TASK STATEMENT: In the records below, find the line containing "Européen dans le cadre du Programme" and the line containing "do pai na TV"; please repeat exactly the lines from one to the other, both included, and nothing more.

[RECORDED DATA — start]

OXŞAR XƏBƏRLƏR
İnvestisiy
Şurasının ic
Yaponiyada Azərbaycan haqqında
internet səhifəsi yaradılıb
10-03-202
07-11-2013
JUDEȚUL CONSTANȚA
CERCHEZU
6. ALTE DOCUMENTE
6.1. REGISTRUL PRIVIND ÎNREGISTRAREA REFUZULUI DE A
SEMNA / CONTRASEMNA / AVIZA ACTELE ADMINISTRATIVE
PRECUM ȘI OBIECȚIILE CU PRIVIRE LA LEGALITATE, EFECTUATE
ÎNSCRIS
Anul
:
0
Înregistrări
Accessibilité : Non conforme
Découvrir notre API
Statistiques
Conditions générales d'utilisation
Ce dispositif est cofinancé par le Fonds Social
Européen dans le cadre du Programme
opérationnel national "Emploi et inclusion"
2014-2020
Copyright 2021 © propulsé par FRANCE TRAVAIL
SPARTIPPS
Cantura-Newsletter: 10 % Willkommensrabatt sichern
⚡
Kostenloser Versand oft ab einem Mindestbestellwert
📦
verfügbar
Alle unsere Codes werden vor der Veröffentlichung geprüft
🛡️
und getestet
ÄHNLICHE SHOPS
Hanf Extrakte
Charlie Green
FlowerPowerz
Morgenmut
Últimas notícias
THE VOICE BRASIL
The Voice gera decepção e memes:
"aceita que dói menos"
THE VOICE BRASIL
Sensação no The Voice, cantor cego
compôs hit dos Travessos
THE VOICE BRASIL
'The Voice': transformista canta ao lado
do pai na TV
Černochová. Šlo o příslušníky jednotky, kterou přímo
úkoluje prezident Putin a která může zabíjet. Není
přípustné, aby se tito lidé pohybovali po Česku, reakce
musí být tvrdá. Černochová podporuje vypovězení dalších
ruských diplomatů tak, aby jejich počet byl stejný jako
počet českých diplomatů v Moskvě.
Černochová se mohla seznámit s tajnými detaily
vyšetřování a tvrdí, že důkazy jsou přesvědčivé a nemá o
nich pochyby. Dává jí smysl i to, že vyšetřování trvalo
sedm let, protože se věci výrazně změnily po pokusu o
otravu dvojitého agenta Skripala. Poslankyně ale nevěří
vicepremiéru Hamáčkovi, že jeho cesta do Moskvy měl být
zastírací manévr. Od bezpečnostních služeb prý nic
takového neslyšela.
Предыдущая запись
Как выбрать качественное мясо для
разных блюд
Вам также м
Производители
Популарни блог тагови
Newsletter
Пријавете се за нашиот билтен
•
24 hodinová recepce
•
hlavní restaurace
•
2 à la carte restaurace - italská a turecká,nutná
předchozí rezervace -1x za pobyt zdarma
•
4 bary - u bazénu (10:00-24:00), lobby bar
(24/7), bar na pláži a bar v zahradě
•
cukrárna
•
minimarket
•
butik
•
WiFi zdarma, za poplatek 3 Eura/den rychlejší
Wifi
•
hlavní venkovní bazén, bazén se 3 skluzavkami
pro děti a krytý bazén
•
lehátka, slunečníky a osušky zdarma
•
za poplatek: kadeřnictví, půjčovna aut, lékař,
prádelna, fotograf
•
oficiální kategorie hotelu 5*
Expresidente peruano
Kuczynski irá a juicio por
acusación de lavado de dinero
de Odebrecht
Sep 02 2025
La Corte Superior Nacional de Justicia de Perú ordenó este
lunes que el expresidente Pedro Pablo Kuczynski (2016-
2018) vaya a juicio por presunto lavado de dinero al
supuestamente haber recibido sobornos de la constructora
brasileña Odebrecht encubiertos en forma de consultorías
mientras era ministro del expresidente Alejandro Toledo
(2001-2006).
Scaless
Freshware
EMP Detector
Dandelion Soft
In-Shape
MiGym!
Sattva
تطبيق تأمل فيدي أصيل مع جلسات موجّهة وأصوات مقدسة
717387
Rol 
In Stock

[RECORDED DATA — finish]

FINISHED TASK:
Européen dans le cadre du Programme
opérationnel national "Emploi et inclusion"
2014-2020
Copyright 2021 © propulsé par FRANCE TRAVAIL
SPARTIPPS
Cantura-Newsletter: 10 % Willkommensrabatt sichern
⚡
Kostenloser Versand oft ab einem Mindestbestellwert
📦
verfügbar
Alle unsere Codes werden vor der Veröffentlichung geprüft
🛡️
und getestet
ÄHNLICHE SHOPS
Hanf Extrakte
Charlie Green
FlowerPowerz
Morgenmut
Últimas notícias
THE VOICE BRASIL
The Voice gera decepção e memes:
"aceita que dói menos"
THE VOICE BRASIL
Sensação no The Voice, cantor cego
compôs hit dos Travessos
THE VOICE BRASIL
'The Voice': transformista canta ao lado
do pai na TV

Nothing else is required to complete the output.